• _Assignment_
Go through the records and extract every line with the word "Left".

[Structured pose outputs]
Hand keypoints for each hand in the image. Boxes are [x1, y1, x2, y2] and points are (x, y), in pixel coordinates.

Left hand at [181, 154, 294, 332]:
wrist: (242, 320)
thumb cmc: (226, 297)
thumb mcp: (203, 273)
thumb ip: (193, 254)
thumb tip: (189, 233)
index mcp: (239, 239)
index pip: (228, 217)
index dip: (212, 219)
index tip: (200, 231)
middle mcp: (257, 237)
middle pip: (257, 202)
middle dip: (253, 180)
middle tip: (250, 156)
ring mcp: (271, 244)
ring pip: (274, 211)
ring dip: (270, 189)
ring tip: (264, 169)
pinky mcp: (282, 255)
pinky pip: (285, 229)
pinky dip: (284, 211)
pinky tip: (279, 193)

...

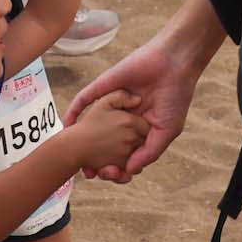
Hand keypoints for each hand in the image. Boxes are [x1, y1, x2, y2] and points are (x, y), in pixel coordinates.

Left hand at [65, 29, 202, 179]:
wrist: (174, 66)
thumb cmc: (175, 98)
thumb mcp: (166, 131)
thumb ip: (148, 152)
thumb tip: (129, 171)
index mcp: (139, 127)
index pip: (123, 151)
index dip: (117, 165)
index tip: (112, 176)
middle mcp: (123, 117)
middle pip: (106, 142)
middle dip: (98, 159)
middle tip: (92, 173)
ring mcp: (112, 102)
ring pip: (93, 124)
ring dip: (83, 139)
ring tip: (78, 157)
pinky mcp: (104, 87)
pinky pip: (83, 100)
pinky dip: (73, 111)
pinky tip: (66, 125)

---

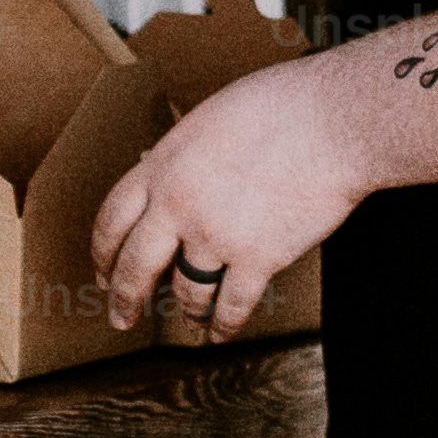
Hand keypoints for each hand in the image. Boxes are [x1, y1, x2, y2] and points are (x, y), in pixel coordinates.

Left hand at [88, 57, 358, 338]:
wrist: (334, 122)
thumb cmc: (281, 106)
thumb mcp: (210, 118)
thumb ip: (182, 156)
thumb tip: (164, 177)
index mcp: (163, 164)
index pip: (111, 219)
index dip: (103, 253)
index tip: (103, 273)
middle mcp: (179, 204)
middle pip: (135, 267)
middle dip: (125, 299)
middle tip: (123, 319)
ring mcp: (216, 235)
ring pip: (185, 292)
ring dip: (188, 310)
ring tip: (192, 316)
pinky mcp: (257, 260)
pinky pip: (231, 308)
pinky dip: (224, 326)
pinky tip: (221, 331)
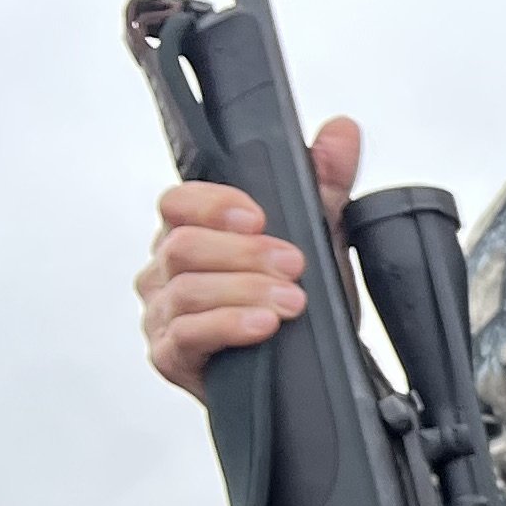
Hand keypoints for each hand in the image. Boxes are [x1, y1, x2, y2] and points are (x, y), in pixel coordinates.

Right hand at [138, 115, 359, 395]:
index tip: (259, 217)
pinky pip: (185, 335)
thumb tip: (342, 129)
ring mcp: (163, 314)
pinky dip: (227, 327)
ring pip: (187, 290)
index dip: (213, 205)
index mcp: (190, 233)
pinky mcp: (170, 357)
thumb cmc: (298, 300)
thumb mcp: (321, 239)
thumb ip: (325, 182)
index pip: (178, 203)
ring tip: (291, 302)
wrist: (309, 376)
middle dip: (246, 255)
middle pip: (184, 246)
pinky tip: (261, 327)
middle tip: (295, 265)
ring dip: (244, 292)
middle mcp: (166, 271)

• _Result of this task_
Left hand at [181, 154, 294, 332]:
Left hand at [65, 29, 202, 179]:
Left hand at [88, 57, 358, 338]:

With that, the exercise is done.